Written task A: Gather every line of the records that contains the word "alto", treating uppercase and lowercase as different.

Text:
>>>>>

The Rippleshot Data Breach Blog

33% of Small Businesses Have Been Severely Impacted By Credit Card Fraud – Are Payment Processing Services Truly Secure?

Written by Rippleshot | Aug 3, 2022 1:34:41 PM

Originally Posted by Forbes Advisor

All businesses, great and small, have at least one thing in common: payment processors. Cash-only businesses get away without having to pay a processor to complete credit card, debit and digital payments, but that type of business is rare. Accepting card payments is convenient—for you and customers—but it means there’s a risk of credit card fraud. And while point-of-sale (POS) platforms can help you better facilitate payments, they can bring their own obstacles. In a Forbes Advisor poll, 33% of small business owners said credit card fraud is a major issue. Is the risk worth the reward?

What Is Payment Processing?

To accept credit cards, a business must sign up for a merchant account, have a card reader and an internet connection. Credit card processing happens when a customer swipes, taps or dips a credit card or debit card or uses a digital payment method, such as Apple Pay with their phone. Data transfers from the card reader to a card network that communicates between the acquiring bank and the issuing bank. The end of the process results in either an approved or declined transaction.

There are some big benefits to accepting credit and debit cards, rather than cash. Card payments are convenient—there’s no need to withdraw cash to pay for goods, and consumers can use cards to pay for items online. Average transaction totals go up, too—the average card payment is $112, while cash transactions are $22.

Despite the benefits of accepting and using cards for payment, there are some downsides. Businesses must pay fees to companies that process the payments. Chargebacks could be an issue for some businesses if they happen too frequently. Consumers are concerned about credit card fraud.

<<<<<

Written task B: Continue the blog post on credit card fraud and payment processing from where it stops.

[Collection entries]
>>>>>

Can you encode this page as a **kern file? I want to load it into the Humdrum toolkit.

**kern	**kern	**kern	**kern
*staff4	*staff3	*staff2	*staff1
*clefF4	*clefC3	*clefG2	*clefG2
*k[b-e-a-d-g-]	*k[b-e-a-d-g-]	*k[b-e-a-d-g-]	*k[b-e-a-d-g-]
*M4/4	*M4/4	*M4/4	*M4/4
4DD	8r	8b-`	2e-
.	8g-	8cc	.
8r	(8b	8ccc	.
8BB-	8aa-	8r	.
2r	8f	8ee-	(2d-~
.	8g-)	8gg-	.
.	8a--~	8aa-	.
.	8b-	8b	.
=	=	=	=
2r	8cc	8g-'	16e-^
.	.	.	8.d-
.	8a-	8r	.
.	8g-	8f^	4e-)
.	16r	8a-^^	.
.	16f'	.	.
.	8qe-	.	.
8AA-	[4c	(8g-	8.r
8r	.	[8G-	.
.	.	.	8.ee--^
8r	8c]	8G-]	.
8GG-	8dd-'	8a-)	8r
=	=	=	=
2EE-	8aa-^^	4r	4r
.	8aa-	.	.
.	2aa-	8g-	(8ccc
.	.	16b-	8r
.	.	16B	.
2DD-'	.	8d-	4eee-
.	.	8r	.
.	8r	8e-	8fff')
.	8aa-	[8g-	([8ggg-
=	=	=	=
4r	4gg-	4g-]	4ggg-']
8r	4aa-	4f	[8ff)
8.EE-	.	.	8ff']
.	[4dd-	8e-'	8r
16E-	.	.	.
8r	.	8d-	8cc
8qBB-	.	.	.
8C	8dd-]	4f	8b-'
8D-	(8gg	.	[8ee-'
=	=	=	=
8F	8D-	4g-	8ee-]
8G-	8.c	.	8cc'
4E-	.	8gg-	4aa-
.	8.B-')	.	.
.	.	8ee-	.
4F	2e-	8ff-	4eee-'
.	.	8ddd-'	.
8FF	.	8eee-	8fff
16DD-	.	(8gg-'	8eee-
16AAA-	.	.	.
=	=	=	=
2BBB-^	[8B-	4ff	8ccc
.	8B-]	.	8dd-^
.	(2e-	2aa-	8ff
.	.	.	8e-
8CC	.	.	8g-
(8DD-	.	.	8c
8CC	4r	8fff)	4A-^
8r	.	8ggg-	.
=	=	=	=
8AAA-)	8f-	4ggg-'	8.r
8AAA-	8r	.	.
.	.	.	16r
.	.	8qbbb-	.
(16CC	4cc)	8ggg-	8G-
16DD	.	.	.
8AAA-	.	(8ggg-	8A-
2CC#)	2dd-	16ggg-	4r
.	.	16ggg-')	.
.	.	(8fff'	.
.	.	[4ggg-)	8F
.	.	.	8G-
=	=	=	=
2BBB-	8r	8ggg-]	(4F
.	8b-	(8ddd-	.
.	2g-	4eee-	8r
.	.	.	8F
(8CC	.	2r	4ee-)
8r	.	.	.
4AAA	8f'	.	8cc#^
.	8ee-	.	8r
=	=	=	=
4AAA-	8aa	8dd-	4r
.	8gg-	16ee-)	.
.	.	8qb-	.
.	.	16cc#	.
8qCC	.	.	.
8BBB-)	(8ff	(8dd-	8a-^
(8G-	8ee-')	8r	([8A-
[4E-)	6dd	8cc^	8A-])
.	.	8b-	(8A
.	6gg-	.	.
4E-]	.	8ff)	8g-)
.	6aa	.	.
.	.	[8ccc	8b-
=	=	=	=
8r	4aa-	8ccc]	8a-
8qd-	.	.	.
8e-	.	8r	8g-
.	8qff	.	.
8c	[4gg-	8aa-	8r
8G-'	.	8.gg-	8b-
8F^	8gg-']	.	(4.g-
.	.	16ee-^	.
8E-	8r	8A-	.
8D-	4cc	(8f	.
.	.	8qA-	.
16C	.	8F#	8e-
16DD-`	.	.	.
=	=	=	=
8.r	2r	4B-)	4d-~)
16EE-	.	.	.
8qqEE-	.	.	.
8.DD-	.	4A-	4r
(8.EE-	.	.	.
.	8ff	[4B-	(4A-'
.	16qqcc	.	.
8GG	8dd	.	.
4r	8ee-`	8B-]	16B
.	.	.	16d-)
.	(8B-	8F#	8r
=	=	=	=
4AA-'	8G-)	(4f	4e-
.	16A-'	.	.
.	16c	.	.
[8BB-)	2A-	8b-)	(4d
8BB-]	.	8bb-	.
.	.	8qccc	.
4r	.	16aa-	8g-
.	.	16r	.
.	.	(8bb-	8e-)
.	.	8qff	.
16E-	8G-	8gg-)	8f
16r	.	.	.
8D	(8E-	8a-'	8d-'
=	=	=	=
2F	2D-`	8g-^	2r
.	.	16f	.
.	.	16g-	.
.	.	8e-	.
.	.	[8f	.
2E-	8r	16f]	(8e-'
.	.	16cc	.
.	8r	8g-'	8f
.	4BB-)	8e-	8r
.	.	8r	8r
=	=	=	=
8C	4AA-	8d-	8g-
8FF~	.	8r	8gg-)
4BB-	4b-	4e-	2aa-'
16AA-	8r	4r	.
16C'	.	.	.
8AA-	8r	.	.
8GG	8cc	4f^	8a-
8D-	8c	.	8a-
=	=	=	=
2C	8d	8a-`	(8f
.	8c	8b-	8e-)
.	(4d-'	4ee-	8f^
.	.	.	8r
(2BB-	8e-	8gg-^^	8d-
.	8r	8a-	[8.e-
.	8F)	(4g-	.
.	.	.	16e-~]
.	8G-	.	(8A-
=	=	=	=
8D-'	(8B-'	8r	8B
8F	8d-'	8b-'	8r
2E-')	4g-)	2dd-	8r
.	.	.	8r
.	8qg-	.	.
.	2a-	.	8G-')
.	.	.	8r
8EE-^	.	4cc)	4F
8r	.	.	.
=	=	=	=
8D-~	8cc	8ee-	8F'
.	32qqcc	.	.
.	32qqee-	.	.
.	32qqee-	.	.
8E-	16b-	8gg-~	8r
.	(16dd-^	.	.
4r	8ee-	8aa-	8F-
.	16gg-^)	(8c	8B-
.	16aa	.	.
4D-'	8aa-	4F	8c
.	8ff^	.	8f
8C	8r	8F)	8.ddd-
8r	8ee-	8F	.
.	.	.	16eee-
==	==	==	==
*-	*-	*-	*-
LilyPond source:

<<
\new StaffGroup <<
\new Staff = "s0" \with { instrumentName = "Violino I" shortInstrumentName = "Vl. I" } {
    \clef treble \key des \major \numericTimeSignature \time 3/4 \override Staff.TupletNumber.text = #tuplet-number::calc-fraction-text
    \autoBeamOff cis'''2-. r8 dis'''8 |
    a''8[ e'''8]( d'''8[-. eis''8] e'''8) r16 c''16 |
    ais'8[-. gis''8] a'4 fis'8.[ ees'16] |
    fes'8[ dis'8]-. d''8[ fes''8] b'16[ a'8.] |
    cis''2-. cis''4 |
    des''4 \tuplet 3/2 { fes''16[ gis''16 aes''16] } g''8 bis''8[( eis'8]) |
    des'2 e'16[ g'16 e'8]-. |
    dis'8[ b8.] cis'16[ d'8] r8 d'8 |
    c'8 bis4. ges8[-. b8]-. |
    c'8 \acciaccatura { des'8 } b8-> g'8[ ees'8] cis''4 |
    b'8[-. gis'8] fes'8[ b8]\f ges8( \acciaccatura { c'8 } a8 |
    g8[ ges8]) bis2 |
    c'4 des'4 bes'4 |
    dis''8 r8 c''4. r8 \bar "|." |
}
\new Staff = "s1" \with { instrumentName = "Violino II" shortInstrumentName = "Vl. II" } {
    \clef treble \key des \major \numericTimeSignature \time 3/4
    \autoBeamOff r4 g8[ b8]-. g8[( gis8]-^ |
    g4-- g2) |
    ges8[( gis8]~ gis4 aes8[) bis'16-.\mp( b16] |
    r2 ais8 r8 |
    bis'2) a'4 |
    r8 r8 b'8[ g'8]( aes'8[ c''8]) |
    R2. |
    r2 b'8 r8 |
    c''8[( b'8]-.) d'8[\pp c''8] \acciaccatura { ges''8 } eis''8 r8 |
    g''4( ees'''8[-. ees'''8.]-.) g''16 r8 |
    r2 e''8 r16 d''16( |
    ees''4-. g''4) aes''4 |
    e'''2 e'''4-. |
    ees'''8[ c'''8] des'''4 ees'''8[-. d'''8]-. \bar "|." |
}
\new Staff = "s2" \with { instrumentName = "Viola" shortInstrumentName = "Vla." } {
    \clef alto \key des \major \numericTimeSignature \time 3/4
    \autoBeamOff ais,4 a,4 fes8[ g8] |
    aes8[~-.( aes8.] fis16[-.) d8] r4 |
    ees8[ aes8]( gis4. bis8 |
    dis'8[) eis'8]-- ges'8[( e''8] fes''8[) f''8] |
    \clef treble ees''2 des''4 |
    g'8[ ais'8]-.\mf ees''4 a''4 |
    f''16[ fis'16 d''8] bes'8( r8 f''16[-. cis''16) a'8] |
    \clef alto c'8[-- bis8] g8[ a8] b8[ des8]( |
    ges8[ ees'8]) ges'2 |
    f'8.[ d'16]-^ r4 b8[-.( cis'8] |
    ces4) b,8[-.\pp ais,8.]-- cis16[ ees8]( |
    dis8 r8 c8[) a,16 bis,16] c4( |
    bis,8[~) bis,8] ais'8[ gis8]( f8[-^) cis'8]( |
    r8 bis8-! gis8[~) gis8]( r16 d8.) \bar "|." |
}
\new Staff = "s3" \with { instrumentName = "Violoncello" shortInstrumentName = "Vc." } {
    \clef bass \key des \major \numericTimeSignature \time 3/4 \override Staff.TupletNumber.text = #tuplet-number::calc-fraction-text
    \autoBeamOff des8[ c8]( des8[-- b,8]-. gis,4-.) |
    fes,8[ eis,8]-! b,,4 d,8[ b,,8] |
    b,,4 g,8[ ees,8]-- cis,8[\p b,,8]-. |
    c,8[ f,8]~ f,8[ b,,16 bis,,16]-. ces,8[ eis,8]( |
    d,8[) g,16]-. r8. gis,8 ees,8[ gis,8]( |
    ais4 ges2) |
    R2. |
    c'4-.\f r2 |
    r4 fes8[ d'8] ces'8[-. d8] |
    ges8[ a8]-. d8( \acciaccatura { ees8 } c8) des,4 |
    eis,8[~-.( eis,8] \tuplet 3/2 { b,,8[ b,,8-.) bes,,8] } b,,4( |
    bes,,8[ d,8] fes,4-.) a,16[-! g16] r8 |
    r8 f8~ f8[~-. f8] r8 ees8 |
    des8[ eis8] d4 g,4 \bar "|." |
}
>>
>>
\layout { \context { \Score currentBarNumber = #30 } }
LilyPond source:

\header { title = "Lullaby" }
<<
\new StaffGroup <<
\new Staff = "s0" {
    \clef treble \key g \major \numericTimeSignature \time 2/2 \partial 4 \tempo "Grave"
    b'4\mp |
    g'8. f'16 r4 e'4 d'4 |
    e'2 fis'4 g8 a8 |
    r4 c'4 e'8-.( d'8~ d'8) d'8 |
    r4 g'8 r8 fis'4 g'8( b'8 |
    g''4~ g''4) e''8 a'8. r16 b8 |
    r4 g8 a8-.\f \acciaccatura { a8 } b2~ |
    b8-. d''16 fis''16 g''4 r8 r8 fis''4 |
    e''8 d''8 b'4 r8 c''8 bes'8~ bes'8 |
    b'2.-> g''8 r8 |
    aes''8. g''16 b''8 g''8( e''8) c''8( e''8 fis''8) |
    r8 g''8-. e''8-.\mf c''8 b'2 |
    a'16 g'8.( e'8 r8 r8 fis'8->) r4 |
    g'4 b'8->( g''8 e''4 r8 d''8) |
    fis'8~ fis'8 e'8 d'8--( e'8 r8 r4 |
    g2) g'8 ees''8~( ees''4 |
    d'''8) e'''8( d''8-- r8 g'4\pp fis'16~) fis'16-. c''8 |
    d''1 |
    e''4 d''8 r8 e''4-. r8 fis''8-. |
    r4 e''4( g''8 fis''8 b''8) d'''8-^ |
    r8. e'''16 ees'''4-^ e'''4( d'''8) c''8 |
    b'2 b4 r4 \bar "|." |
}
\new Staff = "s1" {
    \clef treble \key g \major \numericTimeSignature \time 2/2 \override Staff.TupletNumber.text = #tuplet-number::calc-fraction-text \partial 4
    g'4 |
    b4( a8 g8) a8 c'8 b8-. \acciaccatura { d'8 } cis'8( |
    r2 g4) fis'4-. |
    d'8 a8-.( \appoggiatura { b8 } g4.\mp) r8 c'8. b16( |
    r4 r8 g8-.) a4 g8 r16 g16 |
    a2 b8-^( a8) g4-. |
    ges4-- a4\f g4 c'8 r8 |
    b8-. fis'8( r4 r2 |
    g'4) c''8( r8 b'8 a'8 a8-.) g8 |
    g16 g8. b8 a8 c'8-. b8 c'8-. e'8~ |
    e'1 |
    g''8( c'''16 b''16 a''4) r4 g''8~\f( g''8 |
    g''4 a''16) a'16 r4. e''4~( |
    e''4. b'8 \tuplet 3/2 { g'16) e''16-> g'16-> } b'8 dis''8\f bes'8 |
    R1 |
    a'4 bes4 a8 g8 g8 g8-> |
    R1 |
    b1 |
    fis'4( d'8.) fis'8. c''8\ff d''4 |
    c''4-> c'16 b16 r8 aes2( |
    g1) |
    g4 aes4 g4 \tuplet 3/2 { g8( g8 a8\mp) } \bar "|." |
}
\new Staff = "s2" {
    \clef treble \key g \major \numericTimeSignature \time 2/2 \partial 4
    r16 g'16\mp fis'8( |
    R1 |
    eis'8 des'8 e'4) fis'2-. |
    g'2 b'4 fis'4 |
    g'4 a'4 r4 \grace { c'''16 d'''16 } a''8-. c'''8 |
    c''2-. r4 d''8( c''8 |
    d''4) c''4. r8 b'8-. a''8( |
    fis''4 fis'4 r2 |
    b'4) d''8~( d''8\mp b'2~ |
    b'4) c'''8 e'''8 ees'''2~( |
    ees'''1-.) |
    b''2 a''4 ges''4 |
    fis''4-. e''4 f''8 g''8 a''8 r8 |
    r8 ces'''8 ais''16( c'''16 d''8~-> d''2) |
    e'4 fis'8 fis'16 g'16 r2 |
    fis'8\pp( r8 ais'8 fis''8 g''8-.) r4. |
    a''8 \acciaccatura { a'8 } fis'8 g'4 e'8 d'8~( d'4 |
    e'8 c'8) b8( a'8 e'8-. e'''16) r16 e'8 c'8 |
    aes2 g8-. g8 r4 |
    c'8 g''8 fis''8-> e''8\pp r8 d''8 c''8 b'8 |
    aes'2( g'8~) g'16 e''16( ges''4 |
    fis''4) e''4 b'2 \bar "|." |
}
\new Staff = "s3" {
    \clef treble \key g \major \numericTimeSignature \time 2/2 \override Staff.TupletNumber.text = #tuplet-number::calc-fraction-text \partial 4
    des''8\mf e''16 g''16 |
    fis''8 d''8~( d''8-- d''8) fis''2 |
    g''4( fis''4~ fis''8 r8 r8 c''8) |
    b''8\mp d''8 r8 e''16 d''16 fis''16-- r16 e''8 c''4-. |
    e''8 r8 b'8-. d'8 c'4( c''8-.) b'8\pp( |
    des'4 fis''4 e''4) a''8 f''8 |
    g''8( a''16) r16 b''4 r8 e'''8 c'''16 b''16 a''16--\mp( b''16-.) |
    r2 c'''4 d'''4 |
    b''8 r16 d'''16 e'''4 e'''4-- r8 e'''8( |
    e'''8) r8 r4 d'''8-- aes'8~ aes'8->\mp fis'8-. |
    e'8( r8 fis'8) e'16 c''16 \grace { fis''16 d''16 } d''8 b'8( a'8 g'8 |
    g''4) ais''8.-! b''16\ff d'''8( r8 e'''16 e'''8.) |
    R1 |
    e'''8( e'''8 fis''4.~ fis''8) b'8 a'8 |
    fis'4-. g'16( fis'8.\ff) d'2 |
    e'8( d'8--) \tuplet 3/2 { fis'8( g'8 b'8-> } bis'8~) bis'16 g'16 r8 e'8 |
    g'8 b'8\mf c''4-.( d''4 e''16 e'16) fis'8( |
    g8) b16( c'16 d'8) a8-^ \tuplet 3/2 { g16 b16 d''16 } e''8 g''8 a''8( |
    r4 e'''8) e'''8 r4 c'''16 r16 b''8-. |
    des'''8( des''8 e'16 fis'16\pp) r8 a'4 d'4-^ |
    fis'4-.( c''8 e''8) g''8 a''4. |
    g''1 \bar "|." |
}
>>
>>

<<<<<

Task response A:
    \clef alto \key des \major \numericTimeSignature \time 3/4
    \clef alto c'8[-- bis8] g8[ a8] b8[ des8]( |

Task response B:
There are some security measures in place by payment processors and merchants, so consumers feel safe using their cards at a store or online. The Payment Card Industry (PCI) issued a set of standards that all businesses must follow to maintain compliance or face hefty fines. So, why would 33% of businesses recently surveyed feel credit card fraud is a big issue for their business but more than 80% of respondents say they feel their payment processors are secure?

 

What Is POS?

A POS is the modern version of a cash register—the software and hardware make it possible for you to accept card payments. For most businesses, a POS system is vital to run day-to-day operations. This is how you’ll take credit and debit card payments, contactless payments and gift cards. Typically, you can also add a cash drawer to your system for cash payments.

Most POS systems include business management tools that are helpful for retailers, e-commerce businesses and restaurants. Some features you’ll see in POS systems are inventory and vendor management, loyalty programs and light customer relationship management (CRM) software.

 

Payment Processing Is a Crowded Market But Square Reigns Supreme

Perhaps one of the reasons small business owners feel their payment processor is safe is because a majority of them use Square, a well-known processor that updates its tech frequently. Square offers hardware that allows customers to swipe (traditional credit card payment method), dip (for chip cards) or tap (contactless payments).

Nearly 50% of those surveyed said they use Square to process payments. When you look at the reasons respondents like their payment processor, the two most common answers were ease of use and low processing fees—two descriptions often used for Square. Square can turn your mobile device into a payment processor with a small card reader, or you can purchase Square’s hardware for a countertop point-of-sale (POS) solution. Its hardware and processing fees are affordable, especially for new and small businesses.

More Than a Quarter of Businesses Have Been Hit by Credit Card Fraud

To say credit and debit card payments are popular would be an understatement. In fact, 85% of people preferred to use card payments in 2021—that’s 4% higher than in 2020. It should come as no surprise then that 100% of the small business owner and manager respondents in our survey accept credit and debit cards. One of the biggest issues facing both businesses and consumers is credit card fraud.

According to security.org, nearly 50% of American adults have been victims of credit or debit card fraud—and more than 30% have had it happen to them numerous times. The total of all these fraudulent charges could’ve come to about $8 billion. Many of those charges are stopped by consumers noticing unauthorized use of their credit card, so they can dispute the charges before the transaction even goes through.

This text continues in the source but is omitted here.